One of the striking aspects of my thirteen year struggle to aid Rhodesia, was trying to counter the idealistic folly of many fellow-Christians in supporting the campaign to ‘bring Smith down’. Now I observe the same sort of stupidity among Christians supporting ‘constitutional recognition’ for our Aboriginals and Torres Straits Islanders, once again led by various church leaders. The danger to the welfare of Australians generally of this thoroughly unjustifiable campaign is simply ignored, amidst various outbursts of emotional special pleading. It does not seem to occur to these bleeding hearts that separatist moves of any kind, such as that recently promoted by the Uluru Statement from the Heart, could easily lead to the partition of Australia, this in turn leading to a build-up of Chinese communist influence in the newly constituted Aboriginal nation, such as has now occurred in Zimbabwe.

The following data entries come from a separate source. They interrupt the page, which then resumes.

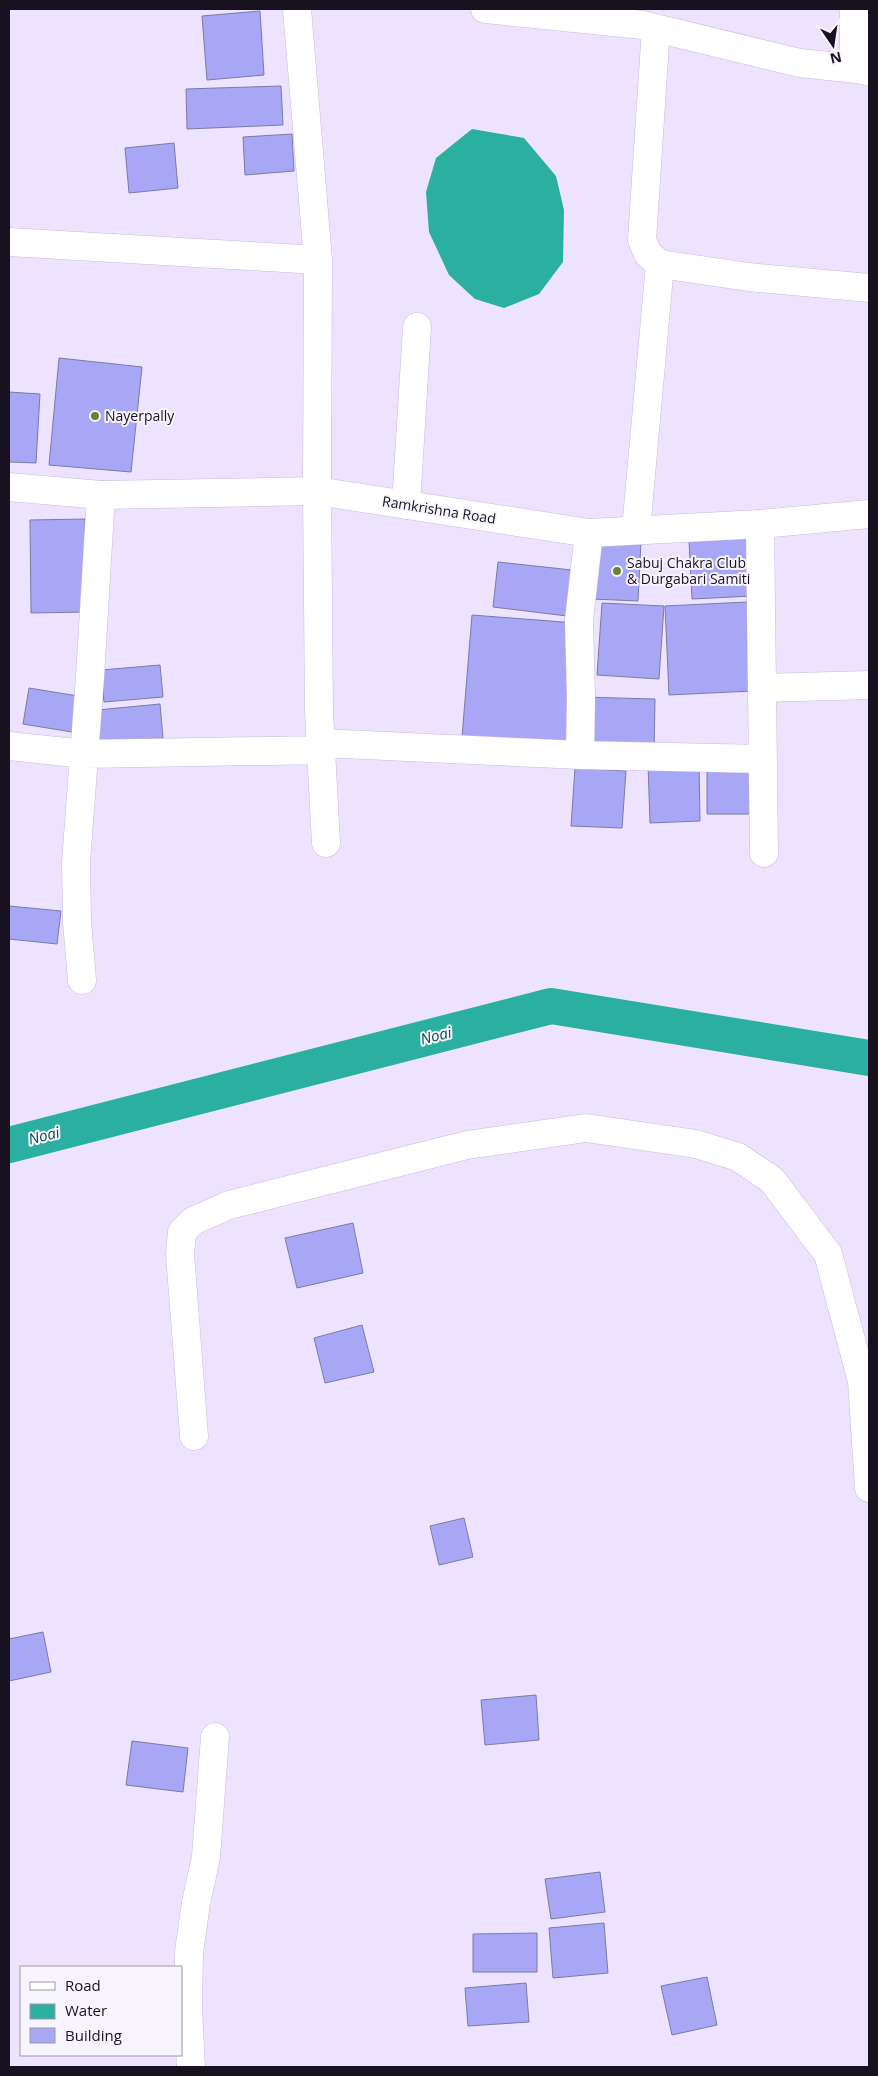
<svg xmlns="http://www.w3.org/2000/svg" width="878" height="2076" viewBox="0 0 878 2076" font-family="'Open Sans',sans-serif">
  <rect width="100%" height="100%" fill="#ede3fe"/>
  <!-- water -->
  <path fill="#2bafa0" d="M472,129L524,138L556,176L564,210L563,262L539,294L504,308L475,299L449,275L429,232L426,192L436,158Z"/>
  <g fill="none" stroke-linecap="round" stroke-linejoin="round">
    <!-- canal -->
    <path stroke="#2bafa0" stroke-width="36" d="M9,1145L551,1006L869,1058"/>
  </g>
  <!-- building -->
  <path fill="#a7a7f6" stroke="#7a7ba4" d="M260,11L264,75L207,80L202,16Z
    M281,86L283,125L187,129L186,89Z
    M292,134L294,171L245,175L243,137Z
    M174,143L178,188L129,193L125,148Z
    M59,358L142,367L131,472L49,465Z
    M9,392L40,394L36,463L9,462Z
    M85,519L86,612L31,613L30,520Z
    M749,537L753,596L692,599L689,541Z
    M596,540L641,542L638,601L592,599Z
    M498,562L572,570L567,616L493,607Z
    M747,602L752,691L669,695L665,606Z
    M602,603L664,606L659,679L597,675Z
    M472,615L576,623L566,744L462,737Z
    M160,665L163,697L104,702L101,670Z
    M29,688L78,696L72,732L23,724Z
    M581,697L655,699L654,756L580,755Z
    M160,704L163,738L99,743L97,710Z
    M699,762L700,821L650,823L648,764Z
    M707,765L756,766L755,814H707Z
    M575,768L626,771L622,828L571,826Z
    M9,906L61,911L57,944L9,939Z
    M353,1223L363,1273L297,1288L285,1238Z
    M362,1325L374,1372L325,1383L314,1338Z
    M464,1518L473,1557L439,1565L430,1526Z
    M43,1632L51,1672L9,1681V1639Z
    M536,1695L539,1740L485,1745L481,1700Z
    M132,1741L188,1748L183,1792L126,1785Z
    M600,1872L605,1912L551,1919L545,1879Z
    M604,1923L608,1973L553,1978L549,1928Z
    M537,1933V1972H473V1934Z
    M707,1977L717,2025L672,2035L661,1986Z
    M526,1983L529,2022L468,2026L465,1988Z"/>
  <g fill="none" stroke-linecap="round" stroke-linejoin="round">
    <defs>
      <path id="minor" d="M297,9L318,260L317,491L319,712L326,843
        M485,9L643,25L800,63L866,70
        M656,28L642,240L648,254L660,264L748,277L869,288
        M9,242L318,260
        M406,505L417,327
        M760,524L764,853
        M636,530L660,264
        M762,688L869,685
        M321,743L580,755L762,759
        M9,746L84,754L321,750
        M580,755L581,697L579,620L589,533
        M82,980L77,922L76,862L90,677L101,495
        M194,1436L180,1254L182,1232L193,1221L229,1205L467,1145L586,1128L696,1144L738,1157L772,1180L828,1254L862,1381L869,1488
        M191,2067L188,2009L189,1952L196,1903L206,1857L215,1737"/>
      <path id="tertiary" d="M854,9V63L869,72
        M9,487L101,495L317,491L589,533L760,524L869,514"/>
    </defs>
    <!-- minor casing -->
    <use href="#minor" stroke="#c9b8e3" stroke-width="29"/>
    <!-- tertiary casing -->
    <use href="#tertiary" stroke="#c9b8e3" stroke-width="29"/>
    <!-- minor -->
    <use href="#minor" stroke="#fff" stroke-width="28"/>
    <!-- tertiary -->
    <use href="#tertiary" stroke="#fff" stroke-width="28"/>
  </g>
  <!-- markers -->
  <g fill="#6a8133" stroke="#f7f4fd" stroke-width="2">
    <circle cx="95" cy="416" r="5"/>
    <circle cx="617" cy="571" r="5"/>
  </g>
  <g text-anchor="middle" stroke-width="4" stroke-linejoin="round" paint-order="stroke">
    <!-- poi labels -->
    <g font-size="14" fill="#171120" stroke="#f7f4fd" text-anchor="start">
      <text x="105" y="421">Nayerpally</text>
      <text x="627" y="568">Sabuj Chakra Club<tspan x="627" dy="16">&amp; Durgabari Samiti</tspan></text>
    </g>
    <!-- street labels -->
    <g font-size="14" fill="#171120" stroke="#f7f4fd">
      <text transform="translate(439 510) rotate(9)" y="5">Ramkrishna Road</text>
    </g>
    <!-- water labels -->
    <g font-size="15" font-style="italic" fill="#014f47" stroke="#f7f4fd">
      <text transform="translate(436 1036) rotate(-14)" y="5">Noai</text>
      <text transform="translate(44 1136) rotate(-14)" y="5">Noai</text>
    </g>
  </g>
  <!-- border -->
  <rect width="878" height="2076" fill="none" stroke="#171120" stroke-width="20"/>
  <!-- legend -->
  <rect x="20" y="1966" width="162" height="90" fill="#f7f4fd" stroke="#9d99a5"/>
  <rect x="30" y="1982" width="25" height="8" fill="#ffffff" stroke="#9d99a5"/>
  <text x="65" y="1991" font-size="15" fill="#171120">Road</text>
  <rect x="30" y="2004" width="25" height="15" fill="#2bafa0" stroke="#9d99a5"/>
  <text x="65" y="2016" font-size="15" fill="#171120">Water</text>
  <rect x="30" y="2028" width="25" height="15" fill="#a7a7f6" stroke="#9d99a5"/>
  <text x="65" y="2041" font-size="15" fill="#171120">Building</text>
  <!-- north arrow -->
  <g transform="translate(833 45) rotate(167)" stroke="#f7f4fd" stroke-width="4" paint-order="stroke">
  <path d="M0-4L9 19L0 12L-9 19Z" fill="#171120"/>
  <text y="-8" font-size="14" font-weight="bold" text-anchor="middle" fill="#171120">N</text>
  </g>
</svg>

Why bring all this back to mind? It is because the 39 year-long tyranny of Robert Mugabe has come to an end. It has all turned out exactly as we defenders of Rhodesia predicted. We knew in the mid-seventies that Mugabe, Joshua Nkomo and other self-appointed African leaders and ‘freedom fighters’ were really communist-supported thugs whose cruel and ruthless treatment of fellow-Africans who opposed them gave clear warning of what sort of misrule would occur if they ever got control of the nation.
Under Mugabe not only many whites but large numbers of blacks were treated abominably; yet there was no worldwide campaign, backed by the UNO, to free them from the new tyranny. That is surely one of the signs that the anti-Smith campaign was never genuine, but was motivated by interests and policies undeclared at the time, and perhaps still unacknowledged, because they could never have gained the widespread public support needed to carry out the execution of Rhodesia.

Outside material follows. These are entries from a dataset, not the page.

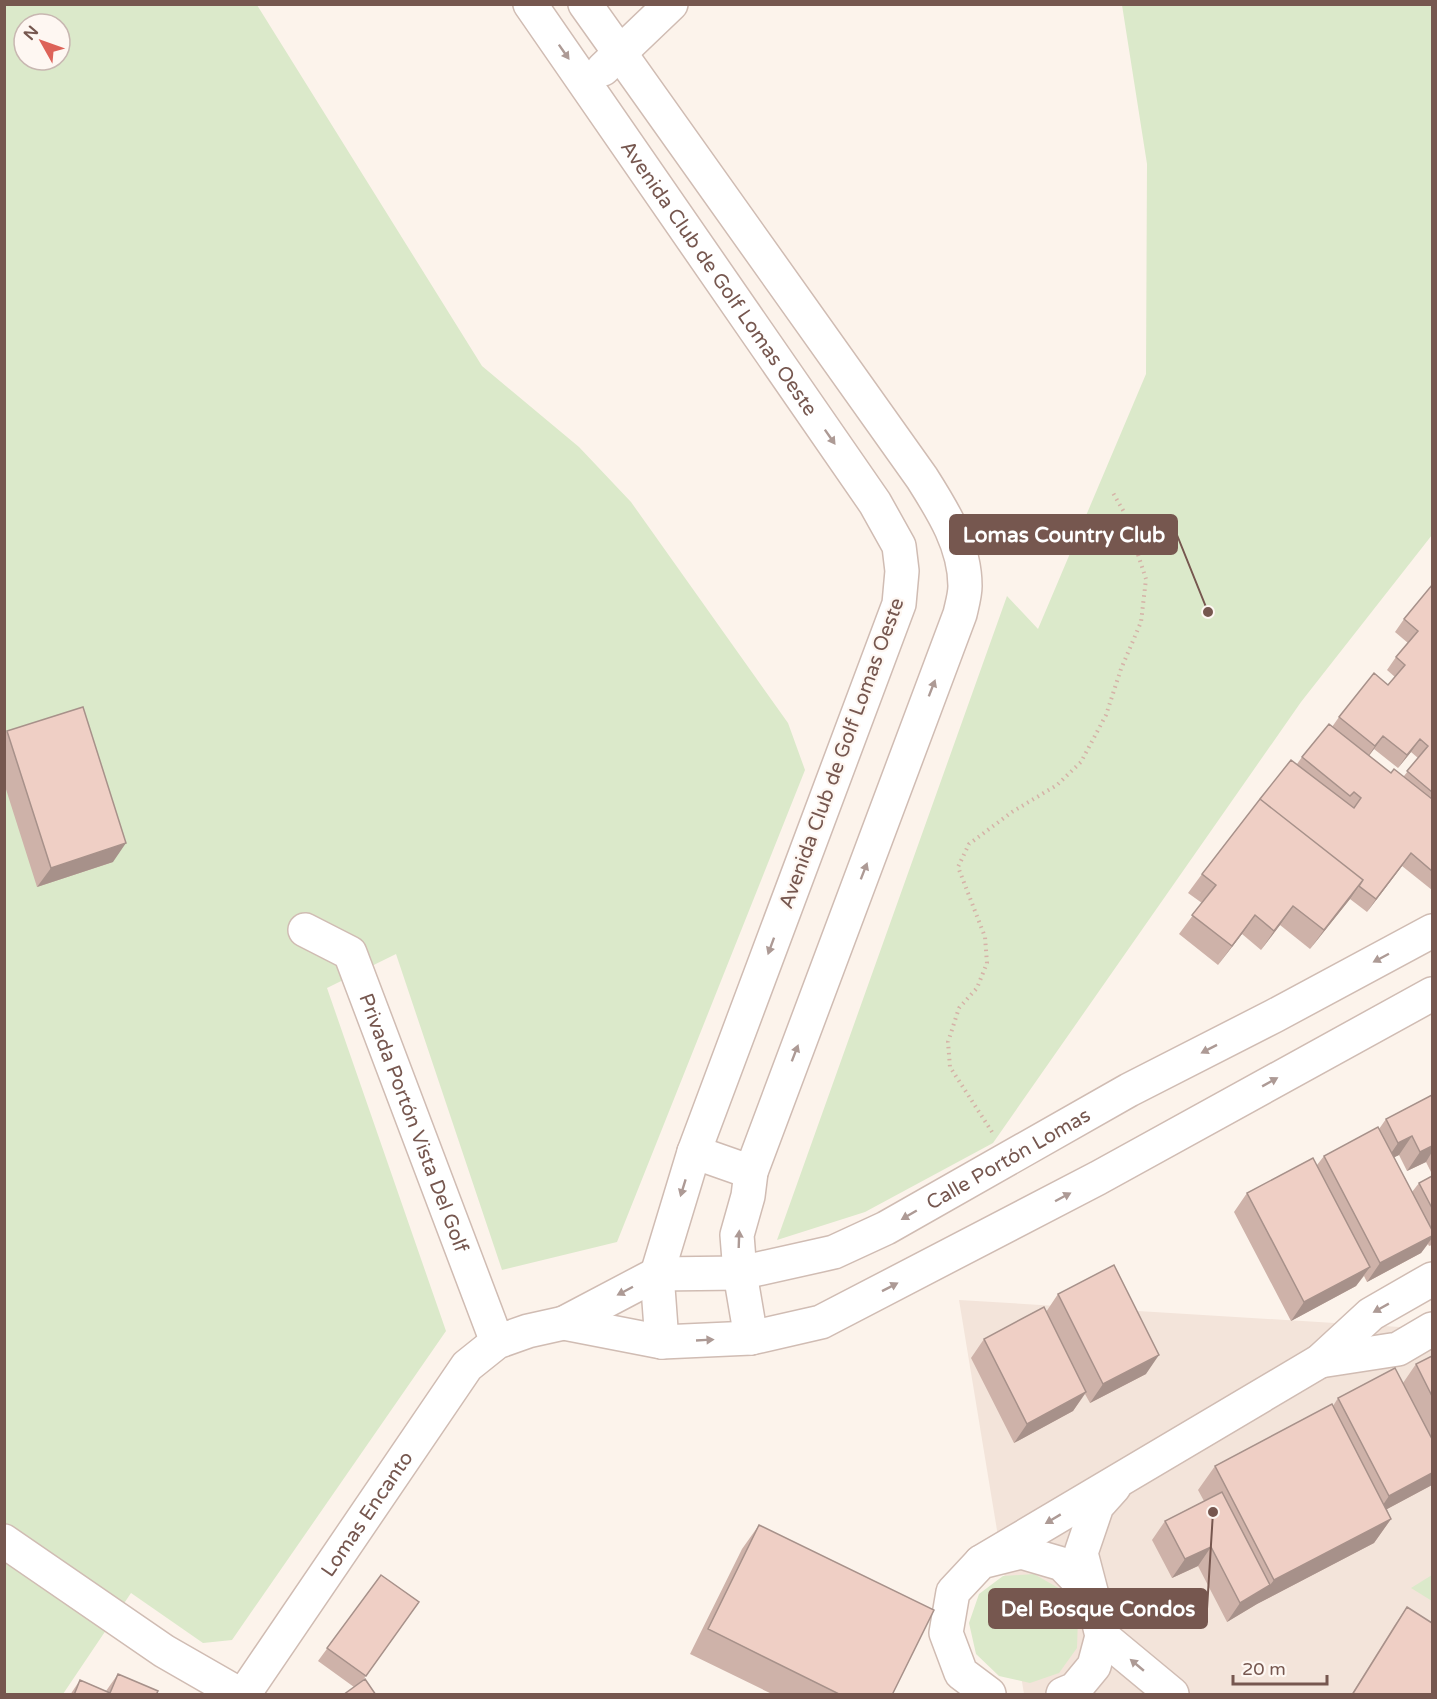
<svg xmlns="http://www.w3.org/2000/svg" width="1437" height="1699" viewBox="0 0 1437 1699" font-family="'Varela Round',sans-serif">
  <rect width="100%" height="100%" fill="#fcf3eb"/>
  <path fill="#f3e4da" d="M959,1300L1432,1329V1694H1024Z"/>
  <path fill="#dbe9ca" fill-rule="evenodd" d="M5,5H257L482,366L579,447L631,502L788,723L805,770L617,1242L502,1270L396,954L327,988L446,1331L232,1640L203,1643L131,1593L63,1694H5ZM24,24H60V60H24Z
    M1122,5H1432V535L1301,702L993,1143L865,1212L777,1240L1007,596L1038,629L1146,374L1147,164Z
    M1034,1574L1062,1590L1078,1618L1077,1648L1059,1673L1030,1683L999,1676L976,1654L969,1623L979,1594L1003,1576Z
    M1432,1575V1601L1411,1588Z"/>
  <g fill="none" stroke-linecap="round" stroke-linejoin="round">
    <g stroke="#d0bcb3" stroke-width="36">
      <g id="minor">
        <path id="s1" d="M530,4L875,503L899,546L902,571L899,604L694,1152L657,1274L662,1342"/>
        <path d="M585,4L922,478C943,511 965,546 965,586C965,595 962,605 960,614L751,1172L748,1196L737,1235L740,1273L751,1338"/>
        <path d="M603,69L671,4"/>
        <path id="s2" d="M305,930L350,953L497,1342"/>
        <path d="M694,1152L751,1172"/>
        <path d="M564,1323L662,1342L751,1338L821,1322L1098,1178L1432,994"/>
        <path d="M1320,1361L1398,1349L1432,1329"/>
        <path d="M4,1541L164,1651L239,1694"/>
        <path d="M981,1562L1320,1361L1371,1314L1432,1279"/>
        <path d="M1092,1595L1081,1553L1097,1506L1114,1487"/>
        <path d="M1102,1636L1172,1694"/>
        <path id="s3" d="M244,1694L467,1366L497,1342L528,1331L564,1323L657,1274L740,1273L834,1252L886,1228L1129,1090L1274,1016L1432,931"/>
        <path d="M989,1694L961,1673L946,1633L953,1592L981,1562L1021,1552L1062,1564L1092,1595L1102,1636L1094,1666L1075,1689L1063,1694"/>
      </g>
    </g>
    <path stroke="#d5b2a7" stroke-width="4" stroke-dasharray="1.5 4.5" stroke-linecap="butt" d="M992,1132L950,1067L948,1042L959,1008L977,988L987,963L985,937L958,867L969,844L1012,812L1057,785L1081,762L1106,715L1121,669L1141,622L1146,579L1124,512L1113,493"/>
    <use href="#minor" stroke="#fff" stroke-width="33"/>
  </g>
  <path fill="#ceb2a9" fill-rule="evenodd" d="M1432,585V890L1402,866L1367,912L1350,899L1310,949L1280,925L1261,950L1242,934L1218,965L1179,934L1202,903L1188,893L1202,874L1297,764L1302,757L1332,727L1339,717L1388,685L1395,677L1387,670L1396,657L1408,643L1395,632L1404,619ZM1374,749L1398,768L1411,752L1418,758L1404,776L1391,773L1369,756Z
    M7,731L113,862L37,887L4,783V735Z
    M1432,1095V1174L1426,1162L1407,1171L1399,1155L1394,1157L1412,1192L1419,1183L1432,1176V1245L1429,1246L1428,1244L1421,1253L1367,1282L1364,1276L1356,1286L1291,1321L1234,1212L1247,1193L1317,1165L1324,1156L1379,1129L1386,1119Z
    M1058,1294L1146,1374L1090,1403L1085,1394L1073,1411L1014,1443L971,1358L984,1339L1046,1312Z
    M1432,1356V1485L1387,1509L1391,1519L1374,1543L1257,1604L1227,1622L1198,1566L1172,1578L1152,1540L1165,1521L1204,1501L1198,1490L1215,1466L1333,1406L1338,1398L1403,1383L1416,1364Z
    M759,1525L892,1695H774L690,1654L742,1549Z
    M381,1575L419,1602L363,1680L354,1687L318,1661Z
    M1407,1607L1432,1695H1351L1394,1626Z
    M118,1674L156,1695H70L80,1680L106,1691Z"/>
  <path fill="#a7918a" d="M1383,736L1374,749L1366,759L1375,746Z
    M1420,739L1411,752L1398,768L1407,755Z
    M126,843L113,862L37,887L51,868Z
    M1411,853L1402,866L1367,912L1376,899Z
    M1363,880L1350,899L1310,949L1324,930Z
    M1293,906L1280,925L1261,950L1274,931Z
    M1255,915L1242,934L1218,965L1232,946Z
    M1412,1136L1399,1155L1385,1162L1398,1143Z
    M1432,1146V1152L1426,1162L1407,1171L1420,1152Z
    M1432,1236V1238L1421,1253L1367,1282L1380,1263Z
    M1370,1267L1356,1286L1291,1321L1304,1302Z
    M1159,1355L1146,1374L1090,1403L1103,1384Z
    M1086,1392L1073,1411L1014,1443L1027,1424Z
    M1432,1473V1485L1376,1515L1389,1496Z
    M1391,1519L1374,1543L1257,1604L1227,1622L1240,1603L1270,1585L1274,1580Z
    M1211,1547L1198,1566L1172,1578L1185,1559Z"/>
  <path fill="#efcfc5" stroke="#a7918a" stroke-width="1.5" d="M1432,585V792L1407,771L1428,746L1420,739L1407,755L1383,736L1375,746L1339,717L1374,673L1388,685L1405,665L1396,657L1418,631L1404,619Z
    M83,707L126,843L51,868L7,731Z
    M1329,724L1391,773L1394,769L1432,799V871L1411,853L1376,899L1359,886L1363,880L1260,799L1291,760L1354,808L1361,798L1354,792L1350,796L1302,757Z
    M1260,799L1363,880L1324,930L1293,906L1274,931L1255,915L1232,946L1192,915L1216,885L1202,874Z
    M1432,1095V1146L1420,1152L1412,1136L1398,1143L1386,1119Z
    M1378,1127L1432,1230V1236L1380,1263L1324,1156Z
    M1313,1158L1370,1267L1304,1302L1247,1193Z
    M1432,1176V1208L1419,1183Z
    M1114,1265L1159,1355L1103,1384L1058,1294Z
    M1044,1307L1086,1392L1027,1424L984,1339Z
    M1432,1356V1396L1416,1364Z
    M1395,1368L1432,1439V1473L1389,1496L1338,1398Z
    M1332,1404L1391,1519L1274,1580L1215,1466Z
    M1222,1492L1270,1585L1240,1603L1211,1547L1185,1559L1165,1521Z
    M759,1525L934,1610L892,1695H841L708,1629Z
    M381,1575L419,1602L366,1676L327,1648Z
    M1407,1607L1432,1623V1695H1352Z
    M118,1674L158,1691L156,1695H74L80,1680L110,1693Z
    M365,1679L376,1695H343Z"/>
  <defs><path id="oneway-solid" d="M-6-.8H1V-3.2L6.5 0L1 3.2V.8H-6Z" transform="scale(1.5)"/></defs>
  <g fill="#ad9a95">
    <use href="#oneway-solid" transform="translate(564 52) rotate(55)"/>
    <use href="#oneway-solid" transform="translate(830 437) rotate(55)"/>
    <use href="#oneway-solid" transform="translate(932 688) rotate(-69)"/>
    <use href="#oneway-solid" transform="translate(864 871) rotate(-69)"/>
    <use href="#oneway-solid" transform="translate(771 946) rotate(110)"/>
    <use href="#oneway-solid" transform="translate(1381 958) rotate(152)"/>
    <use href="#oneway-solid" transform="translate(1209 1049) rotate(153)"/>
    <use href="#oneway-solid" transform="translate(795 1053) rotate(-69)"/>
    <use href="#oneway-solid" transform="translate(1270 1082) rotate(-29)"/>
    <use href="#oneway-solid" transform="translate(683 1188) rotate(107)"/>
    <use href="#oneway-solid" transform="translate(1063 1197) rotate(-28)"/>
    <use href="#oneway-solid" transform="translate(909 1215) rotate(150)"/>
    <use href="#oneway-solid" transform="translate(739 1239) rotate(-88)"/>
    <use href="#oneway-solid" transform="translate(890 1287) rotate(-27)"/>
    <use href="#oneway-solid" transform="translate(625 1291) rotate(152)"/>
    <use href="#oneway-solid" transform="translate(1381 1308) rotate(151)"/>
    <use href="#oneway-solid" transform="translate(705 1340) rotate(-3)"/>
    <use href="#oneway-solid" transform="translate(1053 1519) rotate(149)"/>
    <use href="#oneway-solid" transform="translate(1137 1665) rotate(-140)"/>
  </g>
  <g text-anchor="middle" stroke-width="4.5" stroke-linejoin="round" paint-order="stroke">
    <g font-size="20" fill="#76574f" stroke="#fef7f2">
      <text dy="7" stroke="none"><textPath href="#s1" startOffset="333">Avenida Club de Golf Lomas Oeste</textPath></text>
      <text transform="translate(841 753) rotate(-70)" y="7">Avenida Club de Golf Lomas Oeste</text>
      <text dy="7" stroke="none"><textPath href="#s2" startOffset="232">Privada Portón Vista Del Golf</textPath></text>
      <text dy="7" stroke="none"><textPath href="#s3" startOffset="987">Calle Portón Lomas</textPath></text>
      <text dy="7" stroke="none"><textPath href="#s3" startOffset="218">Lomas Encanto</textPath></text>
    </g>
  </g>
  <path fill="none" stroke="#76574f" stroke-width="2" d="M1208 612L1177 535M1213 1512L1207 1609"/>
  <g fill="#76574f" stroke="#fef7f2" stroke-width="2">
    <circle cx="1208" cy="612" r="6"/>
    <circle cx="1213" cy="1512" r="6"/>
  </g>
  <g fill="#76574f" stroke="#76574f" stroke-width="2">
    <rect x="950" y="515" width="227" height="39" rx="6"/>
    <rect x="989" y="1589" width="218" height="39" rx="6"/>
  </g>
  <g font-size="21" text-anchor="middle" font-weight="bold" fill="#fff">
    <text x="1064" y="542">Lomas Country Club</text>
    <text x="1098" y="1616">Del Bosque Condos</text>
  </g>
  <rect width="1437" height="1699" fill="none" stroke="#76574f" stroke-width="12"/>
  <g transform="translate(42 42) rotate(310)"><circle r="28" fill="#fef7f2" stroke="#c8b7b1" stroke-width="1.5"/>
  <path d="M0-4.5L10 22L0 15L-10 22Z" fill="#dd6359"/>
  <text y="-9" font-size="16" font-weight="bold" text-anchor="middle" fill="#76574f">N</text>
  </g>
  <path d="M1233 1675v9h94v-9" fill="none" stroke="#76574f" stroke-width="3"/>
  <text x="1242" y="1675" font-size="18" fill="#76574f" stroke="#fef7f2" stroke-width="4.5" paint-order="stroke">20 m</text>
</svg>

We now know that the governments of Rhodesia and South Africa at that time contained traitors in high places white-anting their efforts to protect their European-led political orders. Some of these persons had no doubt been suborned by powerful financial interests outside the region; others were perhaps simply left-wing or Marxist fanatics.
Mugabe has gone. It may be long, however, before any political order rises up in Zimbabwe as equitable and honourable as that under Ian Smith. In the meantime it is to be hoped that some brave and gifted historian will undertake the massive task of journalistic research that is necessary to uncover what the full truth is about the tragedy of Rhodesia (and South Africa and the Portuguese overseas provinces of Mozambique and Angola).